Conservative Inference Rule for Uncertain Reasoning under Incompleteness

Conservative Inference Rule for Uncertain Reasoning under Incompleteness

In this paper we formulate the problem of inference under incomplete information in very general terms. This includes modelling the process responsible for the incompleteness, which we call the incompleteness process. We allow the process behaviour to be partly unknown. Then we use Walleys theory of coherent lower previsions, a generalisation of the Bayesian theory to imprecision, to derive the rule to update beliefs under incompleteness that logically follows from our assumptions, and that we call conservative inference rule. This rule has some remarkable properties: it is an abstract rule to update beliefs that can be applied in any situation or domain; it gives us the opportunity to be neither too optimistic nor too pessimistic about the incompleteness process, which is a necessary condition to draw reliable while strong enough conclusions; and it is a coherent rule, in the sense that it cannot lead to inconsistencies. We give examples to show how the new rule can be applied in expert systems, in parametric statistical inference, and in pattern classification, and discuss more generally the view of incompleteness processes defended here as well as some of its consequences.


💡 Research Summary

The paper tackles the pervasive problem of reasoning when the available information is incomplete, a situation that arises in sensor failures, missing questionnaire responses, data transmission errors, and many other real‑world contexts. Rather than assuming that the mechanism generating the missingness is fully known—as is customary in classical Bayesian analysis—the authors introduce the notion of an “incompleteness process” whose behavior may be only partially specified. To model this partial ignorance they adopt Peter Walley’s theory of coherent lower previsions, a framework that generalizes precise probabilities to interval‑valued (imprecise) assessments while preserving a consistency condition called coherence.

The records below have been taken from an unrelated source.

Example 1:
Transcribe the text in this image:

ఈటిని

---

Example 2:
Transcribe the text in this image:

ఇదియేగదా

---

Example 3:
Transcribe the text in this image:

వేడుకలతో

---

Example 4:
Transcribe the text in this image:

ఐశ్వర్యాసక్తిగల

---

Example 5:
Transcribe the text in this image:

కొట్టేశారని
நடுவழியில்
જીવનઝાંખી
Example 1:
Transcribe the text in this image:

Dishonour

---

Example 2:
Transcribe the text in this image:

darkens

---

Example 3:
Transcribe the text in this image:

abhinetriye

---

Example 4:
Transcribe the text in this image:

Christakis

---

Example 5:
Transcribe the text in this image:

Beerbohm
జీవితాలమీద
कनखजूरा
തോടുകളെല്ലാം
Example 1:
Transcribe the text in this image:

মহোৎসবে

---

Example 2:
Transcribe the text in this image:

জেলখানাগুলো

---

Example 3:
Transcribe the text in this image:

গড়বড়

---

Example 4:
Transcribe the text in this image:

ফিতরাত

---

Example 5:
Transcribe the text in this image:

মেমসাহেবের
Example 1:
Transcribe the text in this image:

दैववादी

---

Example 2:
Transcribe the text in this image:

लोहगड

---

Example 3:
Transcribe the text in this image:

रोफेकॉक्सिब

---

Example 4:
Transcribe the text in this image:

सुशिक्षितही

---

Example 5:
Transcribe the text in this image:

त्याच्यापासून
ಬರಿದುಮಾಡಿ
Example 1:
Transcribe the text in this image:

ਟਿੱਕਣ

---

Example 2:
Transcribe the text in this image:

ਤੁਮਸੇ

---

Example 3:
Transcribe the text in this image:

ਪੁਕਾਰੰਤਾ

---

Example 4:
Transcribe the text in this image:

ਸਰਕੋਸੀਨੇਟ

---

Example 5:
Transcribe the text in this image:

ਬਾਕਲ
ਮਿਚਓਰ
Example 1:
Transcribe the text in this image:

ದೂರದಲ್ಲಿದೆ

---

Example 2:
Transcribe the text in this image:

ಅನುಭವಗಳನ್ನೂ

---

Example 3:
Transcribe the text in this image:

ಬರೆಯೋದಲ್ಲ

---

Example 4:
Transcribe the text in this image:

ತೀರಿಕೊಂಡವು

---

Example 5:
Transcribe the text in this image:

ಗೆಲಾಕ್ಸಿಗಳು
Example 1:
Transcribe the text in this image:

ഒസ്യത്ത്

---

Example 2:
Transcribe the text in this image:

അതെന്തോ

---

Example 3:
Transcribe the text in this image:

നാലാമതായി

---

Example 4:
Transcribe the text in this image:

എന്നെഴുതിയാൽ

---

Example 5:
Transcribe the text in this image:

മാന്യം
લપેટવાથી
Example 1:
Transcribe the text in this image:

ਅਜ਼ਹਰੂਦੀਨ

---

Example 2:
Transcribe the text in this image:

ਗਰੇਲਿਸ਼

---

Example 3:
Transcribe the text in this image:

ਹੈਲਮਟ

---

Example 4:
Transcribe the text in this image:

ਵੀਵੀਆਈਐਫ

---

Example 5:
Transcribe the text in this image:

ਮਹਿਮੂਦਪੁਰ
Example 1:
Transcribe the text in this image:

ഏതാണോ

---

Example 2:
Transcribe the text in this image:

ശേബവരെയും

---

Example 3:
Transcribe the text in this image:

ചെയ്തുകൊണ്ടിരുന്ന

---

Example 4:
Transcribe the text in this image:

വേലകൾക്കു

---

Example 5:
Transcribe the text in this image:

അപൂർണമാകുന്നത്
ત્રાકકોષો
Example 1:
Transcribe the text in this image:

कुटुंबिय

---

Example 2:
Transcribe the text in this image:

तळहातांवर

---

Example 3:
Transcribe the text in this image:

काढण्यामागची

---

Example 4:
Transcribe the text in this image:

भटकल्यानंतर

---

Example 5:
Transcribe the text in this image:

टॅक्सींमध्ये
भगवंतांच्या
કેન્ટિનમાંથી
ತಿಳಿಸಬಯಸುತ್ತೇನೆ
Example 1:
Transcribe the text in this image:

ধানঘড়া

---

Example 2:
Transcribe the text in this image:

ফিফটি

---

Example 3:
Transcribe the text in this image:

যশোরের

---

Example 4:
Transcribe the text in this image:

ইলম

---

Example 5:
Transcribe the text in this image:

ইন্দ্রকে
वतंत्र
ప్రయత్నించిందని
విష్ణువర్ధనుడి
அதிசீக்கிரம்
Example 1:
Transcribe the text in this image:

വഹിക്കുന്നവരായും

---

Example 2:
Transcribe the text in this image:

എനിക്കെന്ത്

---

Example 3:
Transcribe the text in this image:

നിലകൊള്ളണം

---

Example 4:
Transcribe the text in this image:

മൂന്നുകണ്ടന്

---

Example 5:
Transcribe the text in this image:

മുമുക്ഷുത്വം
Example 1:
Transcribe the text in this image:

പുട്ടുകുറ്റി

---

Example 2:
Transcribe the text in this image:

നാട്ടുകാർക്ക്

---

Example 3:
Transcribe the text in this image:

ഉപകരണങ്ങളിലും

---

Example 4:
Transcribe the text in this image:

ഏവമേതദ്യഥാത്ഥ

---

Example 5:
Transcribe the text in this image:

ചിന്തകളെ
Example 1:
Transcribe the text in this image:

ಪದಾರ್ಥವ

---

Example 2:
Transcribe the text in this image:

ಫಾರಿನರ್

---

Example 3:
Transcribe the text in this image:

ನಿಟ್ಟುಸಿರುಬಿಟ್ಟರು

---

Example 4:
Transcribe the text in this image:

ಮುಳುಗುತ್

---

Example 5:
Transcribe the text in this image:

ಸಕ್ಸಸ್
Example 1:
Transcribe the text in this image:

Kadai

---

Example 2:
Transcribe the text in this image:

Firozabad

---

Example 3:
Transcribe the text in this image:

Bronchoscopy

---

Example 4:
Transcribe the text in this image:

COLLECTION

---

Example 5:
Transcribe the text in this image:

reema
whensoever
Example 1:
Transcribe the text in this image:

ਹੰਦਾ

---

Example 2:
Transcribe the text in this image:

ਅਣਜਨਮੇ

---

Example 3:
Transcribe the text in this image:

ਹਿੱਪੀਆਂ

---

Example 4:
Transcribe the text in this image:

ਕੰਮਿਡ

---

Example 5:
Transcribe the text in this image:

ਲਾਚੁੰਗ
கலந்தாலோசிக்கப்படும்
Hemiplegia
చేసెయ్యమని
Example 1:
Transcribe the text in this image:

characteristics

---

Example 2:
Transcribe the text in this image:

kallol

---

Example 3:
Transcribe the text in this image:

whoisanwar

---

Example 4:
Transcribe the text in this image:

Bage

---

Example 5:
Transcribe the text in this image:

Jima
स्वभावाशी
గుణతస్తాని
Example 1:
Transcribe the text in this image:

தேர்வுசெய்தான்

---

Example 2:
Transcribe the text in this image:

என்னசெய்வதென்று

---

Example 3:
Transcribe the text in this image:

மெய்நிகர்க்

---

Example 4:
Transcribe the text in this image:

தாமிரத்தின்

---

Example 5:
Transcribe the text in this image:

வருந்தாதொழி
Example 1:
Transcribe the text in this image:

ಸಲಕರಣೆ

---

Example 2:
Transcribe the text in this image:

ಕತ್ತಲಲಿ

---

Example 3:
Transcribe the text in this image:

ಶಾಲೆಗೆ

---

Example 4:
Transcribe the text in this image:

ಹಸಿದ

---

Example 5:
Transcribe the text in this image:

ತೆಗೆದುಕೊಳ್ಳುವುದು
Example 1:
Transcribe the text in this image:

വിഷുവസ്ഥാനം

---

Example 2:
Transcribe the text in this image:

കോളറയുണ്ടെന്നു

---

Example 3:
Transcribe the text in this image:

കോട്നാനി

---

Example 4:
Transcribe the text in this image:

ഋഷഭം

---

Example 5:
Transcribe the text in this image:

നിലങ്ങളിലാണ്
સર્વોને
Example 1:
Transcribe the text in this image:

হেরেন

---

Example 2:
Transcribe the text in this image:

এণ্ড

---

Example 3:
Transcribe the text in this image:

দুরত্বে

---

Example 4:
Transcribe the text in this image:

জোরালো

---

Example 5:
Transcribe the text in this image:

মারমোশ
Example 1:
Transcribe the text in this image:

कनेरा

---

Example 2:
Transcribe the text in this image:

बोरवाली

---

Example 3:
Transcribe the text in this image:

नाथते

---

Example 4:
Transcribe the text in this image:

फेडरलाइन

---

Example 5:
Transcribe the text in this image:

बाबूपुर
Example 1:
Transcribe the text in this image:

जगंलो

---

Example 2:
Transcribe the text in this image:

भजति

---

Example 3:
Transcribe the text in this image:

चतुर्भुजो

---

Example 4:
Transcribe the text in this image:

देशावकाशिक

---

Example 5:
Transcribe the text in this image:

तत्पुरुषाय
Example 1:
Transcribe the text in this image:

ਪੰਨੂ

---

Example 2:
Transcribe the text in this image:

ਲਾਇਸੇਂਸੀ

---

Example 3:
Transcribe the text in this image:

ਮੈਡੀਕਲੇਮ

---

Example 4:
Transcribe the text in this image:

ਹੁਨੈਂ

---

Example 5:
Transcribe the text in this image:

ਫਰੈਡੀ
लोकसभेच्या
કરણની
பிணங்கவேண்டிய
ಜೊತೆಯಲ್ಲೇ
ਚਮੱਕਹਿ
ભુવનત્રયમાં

Within this setting the authors derive a novel updating rule, the Conservative Inference Rule (CIR), that follows logically from three minimal assumptions: (i) a prior coherent lower prevision representing the analyst’s initial beliefs, (ii) a set of admissible incompleteness processes (the “model class”) that captures all plausible ways data can be lost or distorted, and (iii) the requirement that the updating operation itself remain coherent. CIR works by taking, for any event of interest, the infimum over all admissible incompleteness processes of the supremum of the conditional expectations under the prior lower prevision. In effect, it computes the most pessimistic upper bound and the most optimistic lower bound that are compatible with the available information, thereby avoiding both over‑optimism (which could lead to unwarranted conclusions) and over‑pessimism (which would render the inference useless).

A major theoretical contribution is the proof that CIR preserves coherence: the posterior lower prevision obtained after applying CIR is again a coherent lower prevision, guaranteeing that subsequent inferences cannot generate contradictions. This property distinguishes CIR from naïve extensions of Bayesian updating that often break down when data are missing not at random or when the missingness mechanism is only partially known.

The authors illustrate the versatility of CIR through three detailed case studies. In expert systems, CIR allows diagnostic rules to be updated in the presence of missing symptoms without resorting to ad‑hoc imputation or discarding cases, leading to more reliable decision support. In parametric statistical inference, CIR yields confidence intervals for parameters that automatically widen to reflect uncertainty about the missingness mechanism, yet remain informative enough to guide inference. In pattern classification, CIR treats missing features as sources of imprecision, producing class probability intervals that outperform traditional “complete‑case” or “single‑imputation” strategies in terms of both predictive accuracy and calibration. Each example is accompanied by simulation results that demonstrate CIR’s ability to reduce error rates while maintaining logical consistency.

Beyond the technical developments, the paper discusses the philosophical stance underlying the incompleteness‑process model: acknowledging “uncertainty about uncertainty” and refusing to pretend that the missingness mechanism is fully known. By embedding this meta‑uncertainty into the formalism, CIR offers a principled middle ground between the extreme positions of assuming perfect knowledge of the missingness process and assuming complete ignorance. The authors argue that this balanced approach is essential for drawing reliable yet sufficiently strong conclusions in domains where data are inevitably imperfect.

In summary, the work provides a rigorous, general‑purpose rule for updating beliefs under incomplete information, grounded in the theory of coherent lower previsions. Its theoretical soundness, demonstrated coherence, and applicability across expert systems, statistical estimation, and machine learning make it a significant contribution to the literature on imprecise probability and uncertain reasoning.